A company spokeswoman said the shares sold at just under $21 apiece. The shares were issued at a 7.5 percent discount to a five-day average market price. Investors also received two series of warrants that included an exercise price at a "significant premium" and company call options. Specifics were not disclosed. First Security Van Kasper, of San Francisco, acted as placement agent.
EntreMed's stock (NASDAQ:ENMD) closed Wednesday at $22.375, down 25 cents per share. EntreMed now has 13.1 million shares outstanding.
"The proceeds will be used to pay for Endostatin through clinical trials but also to support INDs [investigational new drug applications] for 2-methoxyestradiol and Angiostatin protein," said Mary Sundeen, the company's senior director of corporate communications and investor relations. "We think these other two drugs warrant a lot of attention that they haven't received yet in the newspapers."

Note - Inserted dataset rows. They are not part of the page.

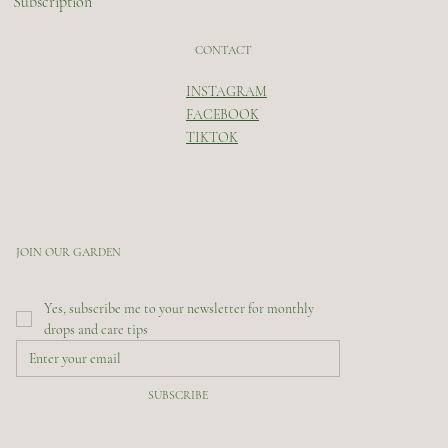
Subscription
CONTACT
INSTAGRAM
FACEBOOK
TIKTOK
JOIN OUR GARDEN
Yes, subscribe me to your newsletter for monthly 
drops and care tips
SUBSCRIBE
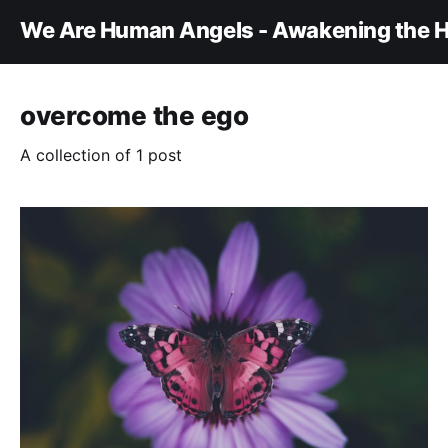
We Are Human Angels - Awakening the H
overcome the ego
A collection of 1 post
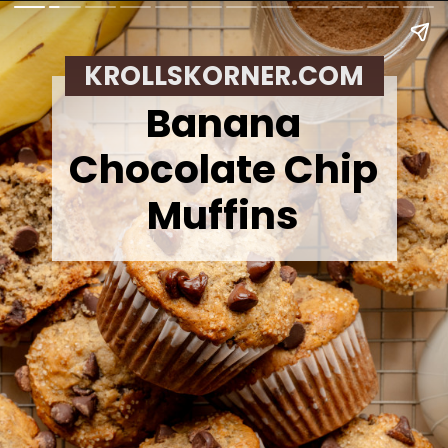
KROLLSKORNER.COM
Banana
Chocolate Chip
Muffins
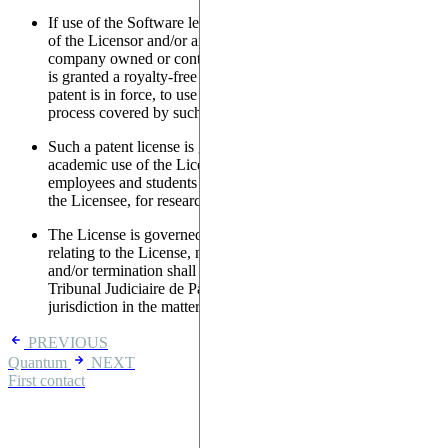
If use of the Software leads to the necessary use of any patent
of the Licensor and/or any of its Affiliates (defined as a
company owned or controlled by the Licensor), the Licensee
is granted a royalty-free license, in any country where such
patent is in force, to use the object of such patent; or use the
process covered by such patent,
Such a patent license is granted for internal research or
academic use of the Licensee's, which includes use by
employees and students of the Licensee, acting on behalf of
the Licensee, for research purposes only.
The License is governed by the laws of France. Any dispute
relating to the License, notably its execution, performance
and/or termination shall be brought to, heard and tried by the
Tribunal Judiciaire de Paris, regardless of the rules of
jurisdiction in the matter.
PREVIOUS
Quantum
NEXT
First contact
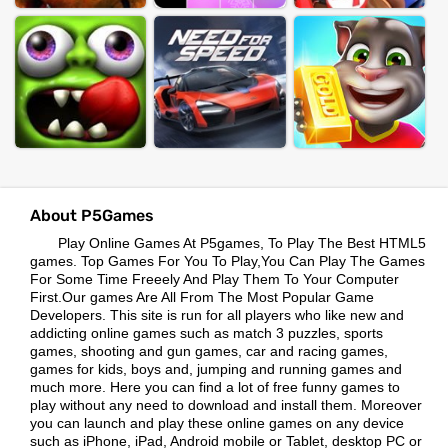
About P5Games
Play Online Games At P5games, To Play The Best HTML5
games. Top Games For You To Play,You Can Play The Games
For Some Time Freeely And Play Them To Your Computer
First.Our games Are All From The Most Popular Game
Developers. This site is run for all players who like new and
addicting online games such as match 3 puzzles, sports
games, shooting and gun games, car and racing games,
games for kids, boys and, jumping and running games and
much more. Here you can find a lot of free funny games to
play without any need to download and install them. Moreover
you can launch and play these online games on any device
such as iPhone, iPad, Android mobile or Tablet, desktop PC or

The Phase I trial of Endostatin will involve between 15 to 30 patients at each of the three sites. The participating sites are the Dana-Farber/Partners CancerCare, the joint venture between Dana-Farber Cancer Institute in Cambridge, Mass., and Brigham and Women's and Massachusetts General hospitals in Boston. Other sites are the University of Texas M.D. Anderson Medical Center in Houston, and the University of Wisconsin Comprehensive Cancer Center in Madison. Work at the latter two sites is being sponsored by the National Cancer Institute.

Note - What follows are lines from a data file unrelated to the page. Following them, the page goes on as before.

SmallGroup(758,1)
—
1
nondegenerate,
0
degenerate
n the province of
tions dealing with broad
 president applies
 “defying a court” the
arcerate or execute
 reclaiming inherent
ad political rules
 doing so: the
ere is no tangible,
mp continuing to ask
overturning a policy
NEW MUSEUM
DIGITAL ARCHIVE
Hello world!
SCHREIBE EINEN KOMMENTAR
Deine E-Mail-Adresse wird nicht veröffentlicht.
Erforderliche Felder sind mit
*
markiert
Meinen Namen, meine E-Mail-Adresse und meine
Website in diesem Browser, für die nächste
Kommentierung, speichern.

The trial will be open to patients with all forms of solid tumors as well as lymphomas and should last at least 12 months. "Patients with prostate cancer are as eligible as those with bone cancer, assuming they meet the other criteria," Sundeen said.
The Endostatin protein is a naturally occurring fragment of collagen 18a. In tests in mice, the protein repeatedly inhibited the growth of metastatic and primary cancerous tumors with no drug resistance or toxicity noted. EntreMed is in the second year of a five-year development agreement with the National Cancer Institute.

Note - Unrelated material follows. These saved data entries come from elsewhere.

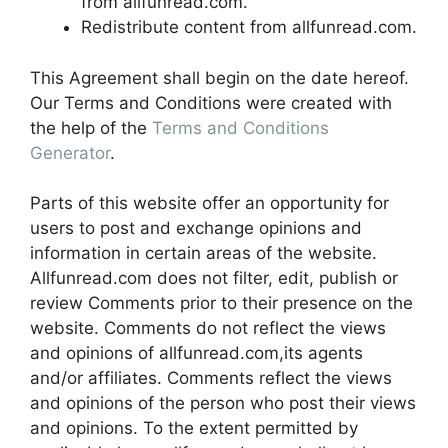
from allfunread.com.
Redistribute content from allfunread.com.
This Agreement shall begin on the date hereof.
Our Terms and Conditions were created with
the help of the
Terms and Conditions
Generator
.
Parts of this website offer an opportunity for
users to post and exchange opinions and
information in certain areas of the website.
Allfunread.com does not filter, edit, publish or
review Comments prior to their presence on the
website. Comments do not reflect the views
and opinions of allfunread.com,its agents
and/or affiliates. Comments reflect the views
and opinions of the person who post their views
and opinions. To the extent permitted by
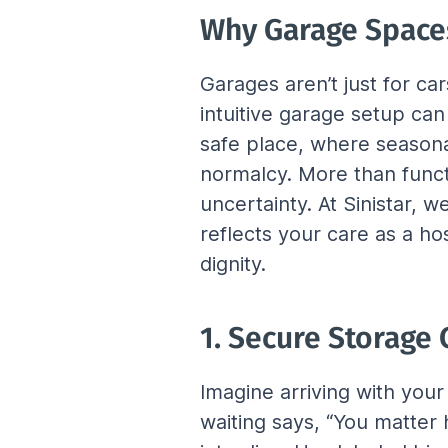
Why Garage Space
Garages aren’t just for ca
intuitive garage setup ca
safe place, where season
normalcy. More than functi
uncertainty. At Sinistar, 
reflects your care as a ho
dignity.
1. Secure Storage
Imagine arriving with you
waiting says, “You matter 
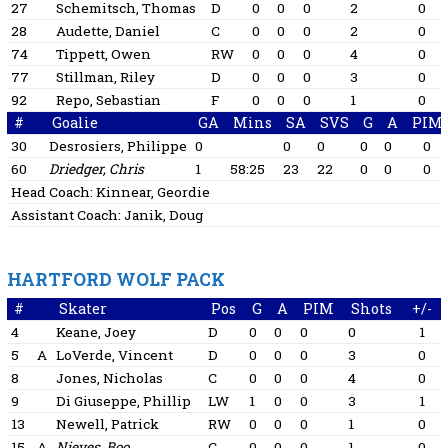
27
Schemitsch, Thomas
D
0
0
0
2
0
28
Audette, Daniel
C
0
0
0
2
0
74
Tippett, Owen
RW
0
0
0
4
0
77
Stillman, Riley
D
0
0
0
3
0
92
Repo, Sebastian
F
0
0
0
1
0
#
Goalie
GA
Mins
SA
SVS
G
A
PIM
30
Desrosiers, Philippe
0
0
0
0
0
0
60
Driedger, Chris
1
58:25
23
22
0
0
0
Head Coach:
Kinnear, Geordie
Assistant Coach:
Janik, Doug
HARTFORD WOLF PACK
#
Skater
Pos
G
A
PIM
Shots
+/-
4
Keane, Joey
D
0
0
0
0
1
5
A
LoVerde, Vincent
D
0
0
0
3
0
8
Jones, Nicholas
C
0
0
0
4
0
9
Di Giuseppe, Phillip
LW
1
0
0
3
1
13
Newell, Patrick
RW
0
0
0
1
0
15
A
Nieves, Boo
C
0
0
0
1
0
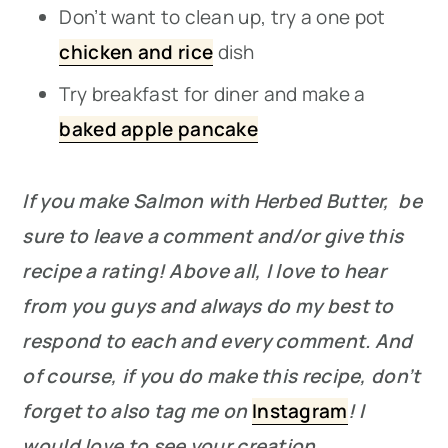
Don’t want to clean up, try a one pot
chicken and rice
dish
Try breakfast for diner and make a
baked apple pancake
If you make Salmon with Herbed Butter, be
sure to leave a comment and/or give this
recipe a rating! Above all, I love to hear
from you guys and always do my best to
respond to each and every comment. And
of course, if you do make this recipe, don’t
forget to also tag me on
Instagram
! I
would love to see your creation.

"We filed the IND for Endostatin three months ahead of schedule and we anticipate filing another one in the fourth quarter of this year for the Angiostatin protein and a third for 2-methoxyestradiol in the second half of this year," Sundeen said, "We have a very aggressive schedule of clinical trials for a company of only 73 people."
Angiostatin is a naturally occurring antiangiogenic agent designed to block the growth of tumors by depriving them of their blood supply. The company said the protein could be of particular use in patients with multiple tumors. When a primary tumor is removed, secondary metastatic tumors often rapidly occur. It is theorized that the Angiostatin protein could treat all tumors effectively and simultaneously.
In addition to being used for cancer indications, EntreMed said the three drug candidates have potential for treating progressive macular degeneration as well as progressive arthritis.